Crack intro


A crack intro, also known as a cracktro, loader, or just intro, is a small introduction sequence added to cracked software. It aims to inform the user which "cracking crew" or individual cracker removed the software's copy protection and distributed the crack.
They first appeared on Apple II computer in the late 1970s or early 1980s, and then on ZX Spectrum, Commodore 64 and Amstrad CPC games that were distributed around the world via Bulletin Board Systems and floppy disk copying. By 1985, when reviewing the commercially available ISEPIC cartridge which adds a custom crack intro to memory dumps of copy-protected Commodore 64 software, Ahoy! wrote that such intros were "in the tradition of the true hacker". Early crack intros resemble graffiti in many ways, although they invaded the private sphere and not the public space.
As time went on, crack intros became a medium to demonstrate the purported superiority of a cracking group. Such intros grew very complex, sometimes exceeding the size and complexity of the software itself. Crack intros only became more sophisticated on more advanced systems such as the Commodore Amiga, Atari ST, and some IBM PC clone systems with sound cards. These intros feature big, colourful effects, music, and scrollers.
Cracking groups would use the intros not just to gain credit for cracking, but to advertise their BBSes, greet friends, and gain themselves recognition. Messages were frequently of a vulgar nature, and on some occasions made threats of violence against software companies or the members of some rival crack-group.

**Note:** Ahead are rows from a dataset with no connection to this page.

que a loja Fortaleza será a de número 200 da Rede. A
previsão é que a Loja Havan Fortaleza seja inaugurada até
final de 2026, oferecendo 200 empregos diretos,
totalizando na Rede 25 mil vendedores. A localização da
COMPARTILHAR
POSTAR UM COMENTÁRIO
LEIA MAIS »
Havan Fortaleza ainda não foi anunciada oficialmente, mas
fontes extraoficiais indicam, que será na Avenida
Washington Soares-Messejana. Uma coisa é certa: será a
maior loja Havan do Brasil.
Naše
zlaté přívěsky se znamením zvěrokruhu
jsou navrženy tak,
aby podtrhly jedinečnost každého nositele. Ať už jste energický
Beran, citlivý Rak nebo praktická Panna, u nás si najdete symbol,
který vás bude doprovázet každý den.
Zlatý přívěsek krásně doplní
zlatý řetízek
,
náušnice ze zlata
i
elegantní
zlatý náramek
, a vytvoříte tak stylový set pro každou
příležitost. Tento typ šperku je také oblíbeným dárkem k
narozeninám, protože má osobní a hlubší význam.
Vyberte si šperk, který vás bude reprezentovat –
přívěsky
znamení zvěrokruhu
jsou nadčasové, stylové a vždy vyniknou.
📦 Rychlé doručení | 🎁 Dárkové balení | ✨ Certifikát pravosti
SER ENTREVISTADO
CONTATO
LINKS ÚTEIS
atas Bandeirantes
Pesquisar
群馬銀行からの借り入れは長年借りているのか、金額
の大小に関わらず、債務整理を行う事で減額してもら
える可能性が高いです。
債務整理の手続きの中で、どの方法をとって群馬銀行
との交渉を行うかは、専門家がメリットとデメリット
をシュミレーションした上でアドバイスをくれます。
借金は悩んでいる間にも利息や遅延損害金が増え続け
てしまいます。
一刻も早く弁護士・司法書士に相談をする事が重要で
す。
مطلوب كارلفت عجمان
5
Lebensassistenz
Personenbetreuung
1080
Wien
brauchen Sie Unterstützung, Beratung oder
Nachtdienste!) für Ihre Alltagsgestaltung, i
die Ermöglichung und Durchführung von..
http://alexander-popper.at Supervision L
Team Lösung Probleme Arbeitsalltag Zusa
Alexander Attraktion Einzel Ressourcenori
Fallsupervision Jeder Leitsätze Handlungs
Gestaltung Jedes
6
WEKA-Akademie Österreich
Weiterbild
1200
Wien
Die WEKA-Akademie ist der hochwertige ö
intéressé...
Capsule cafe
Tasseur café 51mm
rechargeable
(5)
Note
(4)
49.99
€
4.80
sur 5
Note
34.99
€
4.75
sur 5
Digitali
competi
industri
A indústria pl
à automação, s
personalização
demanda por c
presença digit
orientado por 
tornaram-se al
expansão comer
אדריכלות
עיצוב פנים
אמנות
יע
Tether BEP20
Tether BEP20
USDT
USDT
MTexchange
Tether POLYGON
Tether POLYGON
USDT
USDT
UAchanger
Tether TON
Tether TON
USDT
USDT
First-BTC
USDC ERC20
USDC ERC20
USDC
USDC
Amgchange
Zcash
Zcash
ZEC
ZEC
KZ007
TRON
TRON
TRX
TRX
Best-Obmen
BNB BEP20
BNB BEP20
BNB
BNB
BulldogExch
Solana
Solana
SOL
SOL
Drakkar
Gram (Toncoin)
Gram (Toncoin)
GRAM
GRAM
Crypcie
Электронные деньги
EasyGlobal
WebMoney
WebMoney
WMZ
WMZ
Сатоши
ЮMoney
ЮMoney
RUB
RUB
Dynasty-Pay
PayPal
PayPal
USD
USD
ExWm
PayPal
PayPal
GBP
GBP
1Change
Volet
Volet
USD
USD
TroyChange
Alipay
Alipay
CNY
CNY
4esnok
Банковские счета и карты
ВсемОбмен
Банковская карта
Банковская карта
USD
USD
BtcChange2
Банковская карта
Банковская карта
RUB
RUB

Crack-intro programming eventually became an art form in its own right, and people started coding intros without attaching them to a crack just to show off how well they could program. This practice evolved into the demoscene.
As of 2019, crack intros that use chiptunes live on in the form of background music for small programs intended to remove the software protection on commercial and shareware software that has limited or dumbed-down capabilities. Sometimes this is simply in the form of a program that generates a software package's serial number, usually referred to as a keygen. These chiptunes are now still accessible as downloadable musicdisks or musicpacks.